FRAGMENTO DEL DOCUMENTO:
Una Ucrania más occidental
La guerra ha rebajado algunas expectativas, pero la vida sigue y “Ucrania ha dejado de ser vista sólo como un campo de batalla entre Rusia y Occidente, o como un país subsidiado de Moscú que temporalmente ha salido de la órbita rusa”. En el campo de lo concreto, el Tratado de Asociación con la UE y el acuerdo para la liberalización del régimen de visados son dos éxitos anunciados hace demasiado pero alcanzados al fin: “A largo plazo, estos cambios han cambiado la orientación de Ucrania, moviéndola hacia el oeste”, opina Kushnir.
A esto se suelen contraponer los problemas de identidad: las intensidades nacionales distintas de este a oeste y las opciones lingüísticas distintas por todo el país. La escritora Anne Applebaum, autora del libro sobre Ucrania 'Hambruna roja', cree excesivo cuestionar, como se ha hecho, que estemos ante un país de verdad: “No creo que Ucrania sea más artificial que cualquier otro estado. ¿España es "artificial" porque Cataluña tiene un idioma diferente? ¿Es Gran Bretaña artificial? Dado el tipo de presión ejercida sobre el país en los últimos años, en realidad es sorprendente lo bien que lo ha sobrellevado”.
Para Ruslan Minich analista de Internews Ukraine, la de 2014 fue, de nuevo, otra “revolución sin resultados revolucionarios”, aunque sus logros “son mayores que los de las anteriores”, porque ahora el país “es más democrático” y la sociedad civil “tiene más peso a la hora de presionar a favor de las reformas y en contra de la corrupción”.
La resaca revolucionaria es muchas veces sonrojante. Activistas de partidos ultranacionalistas ucranianos conmemoraron este cuarto aniversario de las movilizaciones de Maidán con una manifestación y ataques a varios edificios rusos, entre ellos la sucursal de Sberbank, la gran entidad bancaria estatal de Rusia. También rompieron las ventanas de Alfa Bank y del Centro de Ciencia y Cultura rusa.
“Lo que el gobierno ha hecho particularmente mal es no saber estabilizar una sociedad en ebullición y convertirla en un activo del país”, critica Kushnir. La primera baja política del año ha sido una estrella extranjera invitada cuya luz ya se apagó el año pasado. El expresidente de Georgia Mijail Saakashvili no podrá entrar en Ucrania (donde llegó a gobernar la región de Odesa y a ejercer de líder opositor tras romper con el gobierno de Kiev) al menos hasta el año 2021. Saakashvili, tras varias escaramuzas con la policía, fue interceptado el 12 de febrero en Kiev y expulsado en cuestión de horas bajo el argumento de que se encontraba en el país de forma ilegal. El presidente, Petró Poroshenko, le había retirado la ciudadanía en julio de 2017.

FILAS DE DATOS:

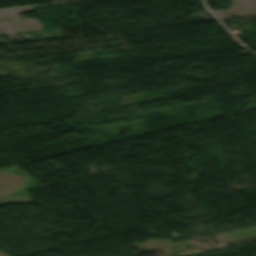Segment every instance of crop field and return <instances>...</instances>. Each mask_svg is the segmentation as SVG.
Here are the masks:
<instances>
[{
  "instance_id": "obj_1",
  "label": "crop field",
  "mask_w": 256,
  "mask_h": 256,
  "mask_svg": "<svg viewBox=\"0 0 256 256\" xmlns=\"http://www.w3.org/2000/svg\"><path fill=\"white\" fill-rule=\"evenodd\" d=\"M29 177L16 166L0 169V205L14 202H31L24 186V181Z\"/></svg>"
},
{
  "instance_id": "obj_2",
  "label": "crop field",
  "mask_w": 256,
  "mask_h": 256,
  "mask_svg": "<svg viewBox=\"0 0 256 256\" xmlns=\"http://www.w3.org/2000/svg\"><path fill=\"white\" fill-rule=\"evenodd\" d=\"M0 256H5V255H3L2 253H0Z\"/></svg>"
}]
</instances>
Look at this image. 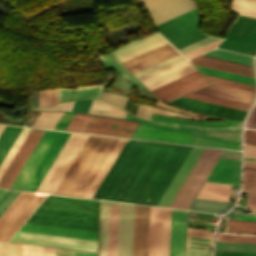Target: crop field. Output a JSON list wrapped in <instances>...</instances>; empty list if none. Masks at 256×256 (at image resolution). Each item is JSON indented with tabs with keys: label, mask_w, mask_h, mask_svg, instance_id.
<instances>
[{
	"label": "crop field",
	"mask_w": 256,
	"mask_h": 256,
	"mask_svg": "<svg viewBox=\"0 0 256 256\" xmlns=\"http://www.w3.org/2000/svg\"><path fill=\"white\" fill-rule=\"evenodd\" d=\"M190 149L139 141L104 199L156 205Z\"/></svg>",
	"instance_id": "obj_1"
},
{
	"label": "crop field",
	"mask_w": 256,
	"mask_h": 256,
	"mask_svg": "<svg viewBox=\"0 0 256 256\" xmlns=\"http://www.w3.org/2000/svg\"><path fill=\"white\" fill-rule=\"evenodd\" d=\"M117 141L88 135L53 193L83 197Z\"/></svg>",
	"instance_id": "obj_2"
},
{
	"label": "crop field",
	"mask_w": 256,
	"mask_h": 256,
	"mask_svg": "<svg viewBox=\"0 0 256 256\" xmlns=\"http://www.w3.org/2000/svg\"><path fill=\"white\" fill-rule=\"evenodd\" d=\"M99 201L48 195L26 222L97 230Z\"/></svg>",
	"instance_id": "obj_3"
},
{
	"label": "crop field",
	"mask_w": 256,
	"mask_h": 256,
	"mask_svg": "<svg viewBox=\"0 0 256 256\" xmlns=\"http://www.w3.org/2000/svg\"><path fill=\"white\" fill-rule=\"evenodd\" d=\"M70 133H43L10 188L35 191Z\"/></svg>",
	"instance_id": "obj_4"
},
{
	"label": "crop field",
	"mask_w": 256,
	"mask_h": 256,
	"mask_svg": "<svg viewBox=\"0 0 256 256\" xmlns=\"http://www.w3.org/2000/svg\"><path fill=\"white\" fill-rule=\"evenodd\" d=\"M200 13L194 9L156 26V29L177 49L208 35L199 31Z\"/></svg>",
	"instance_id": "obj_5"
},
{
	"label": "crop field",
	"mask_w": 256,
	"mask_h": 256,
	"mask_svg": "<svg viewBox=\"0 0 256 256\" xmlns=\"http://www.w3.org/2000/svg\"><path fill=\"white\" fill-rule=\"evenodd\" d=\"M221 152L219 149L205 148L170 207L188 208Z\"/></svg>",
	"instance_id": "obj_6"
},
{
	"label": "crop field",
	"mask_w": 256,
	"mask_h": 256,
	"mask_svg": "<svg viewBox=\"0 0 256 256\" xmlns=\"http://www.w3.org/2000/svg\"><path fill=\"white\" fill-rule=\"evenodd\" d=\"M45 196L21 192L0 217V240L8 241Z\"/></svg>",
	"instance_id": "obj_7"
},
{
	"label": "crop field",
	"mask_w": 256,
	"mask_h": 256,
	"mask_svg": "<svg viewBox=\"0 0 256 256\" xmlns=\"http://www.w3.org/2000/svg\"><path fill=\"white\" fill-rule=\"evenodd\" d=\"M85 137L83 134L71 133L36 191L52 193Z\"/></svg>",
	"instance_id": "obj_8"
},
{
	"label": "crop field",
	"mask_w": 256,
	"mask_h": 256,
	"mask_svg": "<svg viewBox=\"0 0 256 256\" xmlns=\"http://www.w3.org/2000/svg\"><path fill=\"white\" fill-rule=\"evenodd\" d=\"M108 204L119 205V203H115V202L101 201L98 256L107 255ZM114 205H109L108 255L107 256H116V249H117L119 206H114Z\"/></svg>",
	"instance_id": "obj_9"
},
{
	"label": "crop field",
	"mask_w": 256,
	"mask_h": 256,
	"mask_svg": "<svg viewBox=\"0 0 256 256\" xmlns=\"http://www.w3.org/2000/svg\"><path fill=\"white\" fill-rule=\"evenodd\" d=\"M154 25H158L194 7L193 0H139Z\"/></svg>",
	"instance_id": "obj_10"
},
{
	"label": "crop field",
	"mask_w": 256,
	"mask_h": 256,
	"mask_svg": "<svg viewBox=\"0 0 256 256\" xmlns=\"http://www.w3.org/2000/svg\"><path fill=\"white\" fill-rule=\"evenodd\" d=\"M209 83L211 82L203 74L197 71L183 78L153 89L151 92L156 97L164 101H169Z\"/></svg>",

TU TAREA: Actualiza el fragmento sobre Ucrania desde "Para Ruslan Minich" hasta "y Cultura rusa.", ambos incluidos, y pon "ciudadanía organizada" en lugar de "sociedad civil".

RESULTADO:
Para Ruslan Minich analista de Internews Ukraine, la de 2014 fue, de nuevo, otra “revolución sin resultados revolucionarios”, aunque sus logros “son mayores que los de las anteriores”, porque ahora el país “es más democrático” y la ciudadanía organizada “tiene más peso a la hora de presionar a favor de las reformas y en contra de la corrupción”.
La resaca revolucionaria es muchas veces sonrojante. Activistas de partidos ultranacionalistas ucranianos conmemoraron este cuarto aniversario de las movilizaciones de Maidán con una manifestación y ataques a varios edificios rusos, entre ellos la sucursal de Sberbank, la gran entidad bancaria estatal de Rusia. También rompieron las ventanas de Alfa Bank y del Centro de Ciencia y Cultura rusa.